I've been in Tokyo for 1 month, 2 weeks, which means there are about 2 months left. NOT MUCH TIME AT ALL. My motherboard is fried and I'm using a makeshift tablet computer so I don't have any pictures for you at the moment &&& I am sorry that it took so long to update.
Japan has been totally good to me and I was seriously considering trying to stay the rest of the school year but I don't think this is a realistic plan. I'm really jealous of all the kids I've spoken to who have already been in Tokyo for five years. I met a bunch of people who originally only intended to stay for a semester but ended up staying for three years, so I thought it would be cool if I could be one of them but I think for now I should stick to the plan of going back in December. It's just that I really want to be here. I don't know if I can come back if I don't stay now. Not to say that I don't have my issues with Japan. For instance, race is a huge deal here. To be honest it's not really something I thought about that often in America. I feel like I have assimilated to American culture pretty well, too well in fact, and so I've lost a lot of my Chinese identity. I still identify as an ethnically Chinese person, but as a Chinese-American. The first things that most Japanese people have asked me are "Where are you from? What race are you?" I say that I'm a Chinese person from America. And every single one of them thought that meant that I'm half white. The concept of Asian-American or African-American or whatever is lost on a lot of people here, even people who go to TUJ, which was really surprising to me. Then some people started telling me that I look half white, which made me feel really weird for awhile. People either told me I looked Japanese or that I look half white; it's very strange. But apparently a lot of people, especially the younger generation, view half white/half Japanese people as very attractive and a lot of them are employed by the entertainment business. So maybe they think I'm super attractive (wishful thinking).
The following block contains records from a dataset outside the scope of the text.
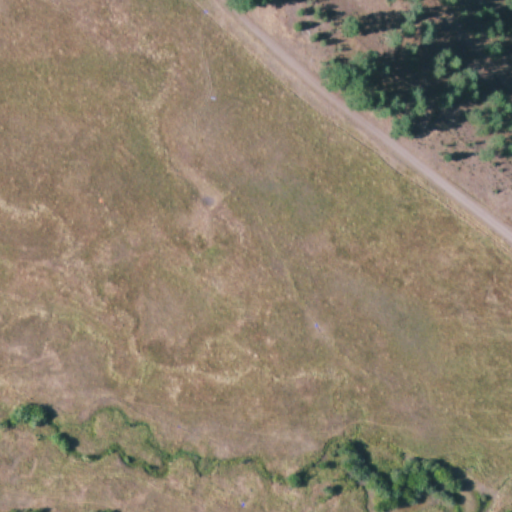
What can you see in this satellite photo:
road: (475, 44)
road: (364, 125)
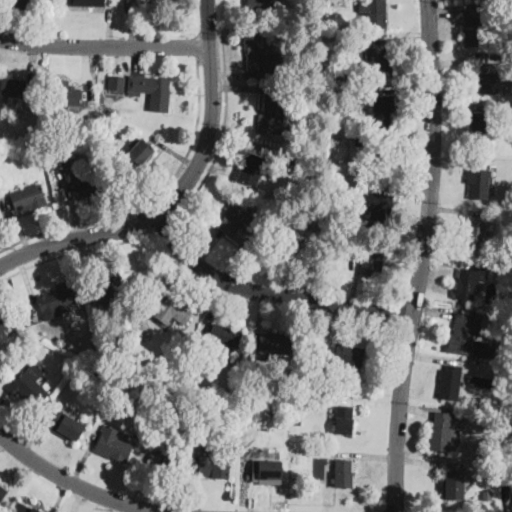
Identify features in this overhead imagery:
building: (17, 2)
building: (87, 2)
building: (88, 3)
building: (259, 3)
building: (19, 4)
building: (259, 5)
road: (451, 7)
building: (373, 13)
building: (374, 13)
road: (110, 23)
road: (129, 23)
road: (208, 23)
building: (482, 24)
building: (473, 27)
building: (344, 32)
road: (402, 39)
road: (104, 46)
building: (259, 54)
road: (198, 55)
building: (259, 55)
road: (137, 59)
building: (377, 60)
building: (378, 62)
road: (464, 62)
building: (292, 66)
road: (33, 72)
road: (89, 74)
road: (236, 74)
building: (340, 75)
building: (485, 79)
building: (485, 81)
building: (104, 82)
building: (116, 82)
building: (116, 83)
building: (12, 87)
road: (238, 88)
building: (13, 90)
building: (151, 90)
road: (403, 90)
building: (152, 91)
building: (362, 91)
building: (508, 92)
building: (67, 93)
building: (65, 94)
road: (461, 107)
building: (382, 109)
building: (274, 110)
building: (382, 111)
building: (272, 113)
building: (479, 124)
building: (480, 128)
road: (224, 131)
building: (288, 135)
building: (113, 136)
road: (235, 142)
road: (406, 143)
building: (139, 152)
road: (175, 152)
building: (138, 155)
building: (296, 157)
road: (460, 159)
building: (60, 160)
building: (60, 161)
building: (382, 162)
building: (336, 167)
building: (251, 168)
building: (249, 172)
building: (84, 183)
building: (478, 183)
building: (478, 184)
building: (85, 185)
road: (400, 191)
building: (27, 197)
building: (28, 198)
road: (145, 200)
road: (162, 203)
road: (73, 204)
road: (163, 205)
building: (377, 205)
building: (378, 209)
road: (450, 209)
building: (279, 220)
road: (161, 224)
road: (15, 225)
building: (237, 226)
building: (264, 226)
building: (240, 229)
building: (476, 233)
building: (475, 234)
building: (300, 237)
building: (294, 242)
building: (358, 244)
road: (210, 247)
road: (74, 252)
road: (421, 256)
road: (445, 261)
building: (373, 262)
road: (84, 263)
building: (371, 264)
road: (307, 276)
road: (175, 279)
building: (127, 281)
building: (469, 281)
building: (469, 282)
road: (29, 284)
road: (355, 286)
building: (108, 290)
building: (108, 290)
road: (269, 292)
building: (57, 298)
building: (58, 300)
road: (214, 305)
road: (442, 307)
building: (174, 309)
building: (173, 310)
road: (261, 317)
road: (334, 323)
building: (2, 326)
building: (3, 331)
building: (463, 332)
building: (463, 333)
building: (224, 334)
building: (225, 336)
building: (273, 342)
building: (274, 343)
building: (483, 348)
building: (26, 352)
building: (93, 355)
building: (345, 357)
building: (342, 358)
road: (433, 359)
building: (25, 364)
building: (304, 375)
building: (449, 382)
building: (450, 383)
building: (29, 384)
building: (29, 386)
building: (506, 386)
building: (169, 394)
road: (4, 400)
road: (371, 402)
road: (414, 411)
building: (456, 417)
building: (343, 419)
building: (344, 420)
building: (295, 421)
building: (66, 425)
building: (66, 426)
road: (36, 428)
building: (443, 431)
building: (440, 432)
road: (418, 436)
building: (112, 444)
road: (4, 445)
building: (113, 445)
road: (367, 455)
road: (85, 456)
building: (160, 461)
building: (163, 462)
building: (212, 463)
road: (429, 465)
building: (214, 467)
building: (266, 469)
building: (268, 470)
building: (343, 472)
building: (293, 474)
building: (343, 474)
road: (138, 479)
road: (77, 483)
road: (245, 483)
building: (453, 483)
building: (454, 484)
road: (195, 485)
building: (2, 491)
building: (2, 492)
road: (60, 495)
building: (487, 495)
building: (468, 497)
road: (77, 499)
building: (23, 507)
road: (122, 507)
building: (23, 508)
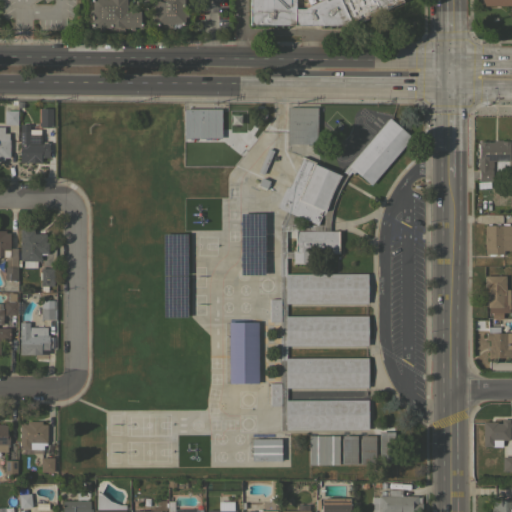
Well I have plenty to say about Japan but I think I will save it for another time. 3-day weekend is here and I think it'll be a good one. Another thing I love about Japan is all the holidays that give us days off from school. chyeah.. I will leave you with my favorite cell phone picture - passed out pops and passed out baby at the zoo.

1 comment:
the first part of this post made me smile - i can't wait to experience all the little things about the city.
as for the second part, how strange that people couldn't grasp the idea of being something-american.
and yeah, half-japanese are generally considered pretty - i think ViVi magazine has exclusively half models, and it's like the most sold magazine in the country?